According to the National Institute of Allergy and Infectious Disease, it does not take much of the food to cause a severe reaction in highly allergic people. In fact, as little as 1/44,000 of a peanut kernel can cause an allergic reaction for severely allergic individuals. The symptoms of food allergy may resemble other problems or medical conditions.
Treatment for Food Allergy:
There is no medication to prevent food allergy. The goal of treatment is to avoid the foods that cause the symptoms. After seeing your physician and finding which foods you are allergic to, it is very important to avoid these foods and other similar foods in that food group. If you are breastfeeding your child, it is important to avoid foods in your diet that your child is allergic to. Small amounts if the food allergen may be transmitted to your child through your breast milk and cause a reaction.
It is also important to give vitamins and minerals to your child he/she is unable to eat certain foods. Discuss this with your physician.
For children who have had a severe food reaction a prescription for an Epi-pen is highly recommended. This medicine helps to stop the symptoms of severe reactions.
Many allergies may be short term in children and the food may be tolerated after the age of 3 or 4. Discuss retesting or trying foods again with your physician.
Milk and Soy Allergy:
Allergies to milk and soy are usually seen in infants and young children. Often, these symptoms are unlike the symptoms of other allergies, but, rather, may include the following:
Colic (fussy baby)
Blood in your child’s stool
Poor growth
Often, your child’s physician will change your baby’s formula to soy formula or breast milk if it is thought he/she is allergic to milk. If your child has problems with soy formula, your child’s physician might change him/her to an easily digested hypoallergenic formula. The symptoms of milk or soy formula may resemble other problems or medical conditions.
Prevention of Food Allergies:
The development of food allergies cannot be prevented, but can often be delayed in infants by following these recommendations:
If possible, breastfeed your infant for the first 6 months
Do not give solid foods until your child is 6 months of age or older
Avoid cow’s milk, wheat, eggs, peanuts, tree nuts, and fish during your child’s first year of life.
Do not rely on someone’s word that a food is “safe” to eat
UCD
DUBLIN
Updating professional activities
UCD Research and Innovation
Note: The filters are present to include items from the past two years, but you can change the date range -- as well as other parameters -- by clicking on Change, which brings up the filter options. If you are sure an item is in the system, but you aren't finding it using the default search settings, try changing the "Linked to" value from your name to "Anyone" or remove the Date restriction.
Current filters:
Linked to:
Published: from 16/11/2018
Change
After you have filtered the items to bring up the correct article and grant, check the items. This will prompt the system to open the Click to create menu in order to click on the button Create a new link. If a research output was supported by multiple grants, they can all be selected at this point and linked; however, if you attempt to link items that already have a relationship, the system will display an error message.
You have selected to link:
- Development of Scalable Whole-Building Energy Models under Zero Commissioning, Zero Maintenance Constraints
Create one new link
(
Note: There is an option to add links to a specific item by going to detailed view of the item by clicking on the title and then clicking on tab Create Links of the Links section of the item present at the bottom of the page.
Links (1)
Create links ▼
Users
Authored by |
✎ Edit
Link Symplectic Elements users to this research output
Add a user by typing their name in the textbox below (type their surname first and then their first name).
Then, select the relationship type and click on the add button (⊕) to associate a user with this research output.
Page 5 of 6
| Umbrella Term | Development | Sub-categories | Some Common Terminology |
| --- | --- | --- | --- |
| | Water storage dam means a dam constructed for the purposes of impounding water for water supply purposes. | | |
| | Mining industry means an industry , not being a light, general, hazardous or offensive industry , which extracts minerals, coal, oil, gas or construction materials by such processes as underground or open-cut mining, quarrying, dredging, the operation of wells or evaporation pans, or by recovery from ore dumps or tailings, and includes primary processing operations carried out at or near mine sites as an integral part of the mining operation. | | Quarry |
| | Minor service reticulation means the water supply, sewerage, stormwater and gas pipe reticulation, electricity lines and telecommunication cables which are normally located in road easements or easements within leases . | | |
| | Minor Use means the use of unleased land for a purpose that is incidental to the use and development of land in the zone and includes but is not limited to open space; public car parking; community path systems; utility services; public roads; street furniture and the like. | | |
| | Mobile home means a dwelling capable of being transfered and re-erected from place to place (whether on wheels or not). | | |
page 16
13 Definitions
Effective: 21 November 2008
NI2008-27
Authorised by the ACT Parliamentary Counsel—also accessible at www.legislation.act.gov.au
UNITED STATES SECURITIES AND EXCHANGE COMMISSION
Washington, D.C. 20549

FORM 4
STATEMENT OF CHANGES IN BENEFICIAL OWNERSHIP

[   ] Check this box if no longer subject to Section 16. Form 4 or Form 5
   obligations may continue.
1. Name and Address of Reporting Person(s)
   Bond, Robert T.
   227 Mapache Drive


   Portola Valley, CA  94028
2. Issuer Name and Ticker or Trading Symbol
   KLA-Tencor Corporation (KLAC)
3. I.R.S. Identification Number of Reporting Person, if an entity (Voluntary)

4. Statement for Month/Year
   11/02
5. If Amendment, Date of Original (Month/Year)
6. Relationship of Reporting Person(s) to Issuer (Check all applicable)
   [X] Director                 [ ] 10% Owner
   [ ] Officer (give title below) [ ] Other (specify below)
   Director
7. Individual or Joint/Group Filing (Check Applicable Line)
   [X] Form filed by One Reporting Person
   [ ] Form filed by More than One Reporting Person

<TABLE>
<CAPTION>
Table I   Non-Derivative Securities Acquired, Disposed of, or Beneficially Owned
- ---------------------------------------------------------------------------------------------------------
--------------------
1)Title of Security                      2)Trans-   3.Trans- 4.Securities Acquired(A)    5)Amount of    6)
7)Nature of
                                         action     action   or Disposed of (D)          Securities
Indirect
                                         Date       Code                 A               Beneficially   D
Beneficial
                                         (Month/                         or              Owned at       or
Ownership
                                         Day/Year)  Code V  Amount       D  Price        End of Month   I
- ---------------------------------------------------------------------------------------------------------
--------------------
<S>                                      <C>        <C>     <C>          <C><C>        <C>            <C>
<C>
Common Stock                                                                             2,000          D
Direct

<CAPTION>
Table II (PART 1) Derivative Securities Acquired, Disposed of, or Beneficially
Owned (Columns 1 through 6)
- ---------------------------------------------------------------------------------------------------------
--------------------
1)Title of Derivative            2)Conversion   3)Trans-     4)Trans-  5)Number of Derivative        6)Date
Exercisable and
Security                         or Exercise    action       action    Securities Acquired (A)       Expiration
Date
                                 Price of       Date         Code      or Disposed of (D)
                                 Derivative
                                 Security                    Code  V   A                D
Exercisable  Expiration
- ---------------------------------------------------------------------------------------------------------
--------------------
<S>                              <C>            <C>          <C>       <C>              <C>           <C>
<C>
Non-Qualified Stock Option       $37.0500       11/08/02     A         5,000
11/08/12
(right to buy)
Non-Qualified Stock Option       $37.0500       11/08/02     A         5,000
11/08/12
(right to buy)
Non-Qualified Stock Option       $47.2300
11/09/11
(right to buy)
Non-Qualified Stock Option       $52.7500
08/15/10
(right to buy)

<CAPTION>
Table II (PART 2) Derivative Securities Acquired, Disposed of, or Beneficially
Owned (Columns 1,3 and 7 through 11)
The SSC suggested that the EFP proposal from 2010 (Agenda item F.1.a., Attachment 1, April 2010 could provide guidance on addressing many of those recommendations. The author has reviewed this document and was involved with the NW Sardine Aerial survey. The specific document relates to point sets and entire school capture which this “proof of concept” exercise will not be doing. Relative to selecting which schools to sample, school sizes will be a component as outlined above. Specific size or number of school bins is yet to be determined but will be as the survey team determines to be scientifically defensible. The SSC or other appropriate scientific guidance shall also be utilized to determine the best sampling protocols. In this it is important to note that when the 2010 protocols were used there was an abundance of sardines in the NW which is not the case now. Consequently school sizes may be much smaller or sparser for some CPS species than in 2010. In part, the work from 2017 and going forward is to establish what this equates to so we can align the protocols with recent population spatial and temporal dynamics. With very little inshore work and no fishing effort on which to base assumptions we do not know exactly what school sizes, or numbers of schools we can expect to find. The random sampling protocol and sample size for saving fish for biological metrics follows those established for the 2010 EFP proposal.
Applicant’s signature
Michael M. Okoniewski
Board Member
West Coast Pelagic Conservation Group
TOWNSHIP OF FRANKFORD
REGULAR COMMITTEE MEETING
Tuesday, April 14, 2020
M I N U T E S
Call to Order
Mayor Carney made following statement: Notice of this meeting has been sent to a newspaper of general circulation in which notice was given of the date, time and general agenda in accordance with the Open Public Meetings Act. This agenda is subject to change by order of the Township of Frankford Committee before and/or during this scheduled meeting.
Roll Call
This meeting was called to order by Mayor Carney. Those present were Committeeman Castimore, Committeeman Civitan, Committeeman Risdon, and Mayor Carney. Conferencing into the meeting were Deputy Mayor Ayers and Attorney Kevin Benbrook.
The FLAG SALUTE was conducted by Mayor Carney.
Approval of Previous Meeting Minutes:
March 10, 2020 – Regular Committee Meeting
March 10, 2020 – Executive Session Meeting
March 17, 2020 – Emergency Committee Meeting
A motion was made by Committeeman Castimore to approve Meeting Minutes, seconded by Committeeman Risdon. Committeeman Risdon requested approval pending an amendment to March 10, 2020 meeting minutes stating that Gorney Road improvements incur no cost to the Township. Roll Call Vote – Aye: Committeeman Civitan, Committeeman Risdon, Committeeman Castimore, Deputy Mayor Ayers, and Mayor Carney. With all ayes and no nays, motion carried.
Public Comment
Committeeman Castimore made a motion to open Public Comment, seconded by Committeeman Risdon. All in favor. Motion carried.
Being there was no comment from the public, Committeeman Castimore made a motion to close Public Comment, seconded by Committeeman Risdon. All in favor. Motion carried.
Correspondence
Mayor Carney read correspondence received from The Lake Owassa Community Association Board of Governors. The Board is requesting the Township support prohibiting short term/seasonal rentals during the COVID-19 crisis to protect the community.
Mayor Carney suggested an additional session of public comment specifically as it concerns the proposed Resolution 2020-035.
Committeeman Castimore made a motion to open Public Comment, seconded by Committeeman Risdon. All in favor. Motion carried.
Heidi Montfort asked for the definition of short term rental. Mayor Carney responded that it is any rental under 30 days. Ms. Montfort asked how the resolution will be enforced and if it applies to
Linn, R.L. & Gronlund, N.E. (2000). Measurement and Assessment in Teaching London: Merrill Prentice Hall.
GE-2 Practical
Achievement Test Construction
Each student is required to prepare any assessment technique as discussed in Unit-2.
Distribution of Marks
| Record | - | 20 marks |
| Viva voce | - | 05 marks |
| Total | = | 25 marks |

=-=-=-=-=

§ To do
Exact lines only, please: output the listing from the first line to the line with "Treatment for Food", both included.

§ Final answer
According to the National Institute of Allergy and Infectious Disease, it does not take much of the food to cause a severe reaction in highly allergic people. In fact, as little as 1/44,000 of a peanut kernel can cause an allergic reaction for severely allergic individuals. The symptoms of food allergy may resemble other problems or medical conditions.
Treatment for Food Allergy:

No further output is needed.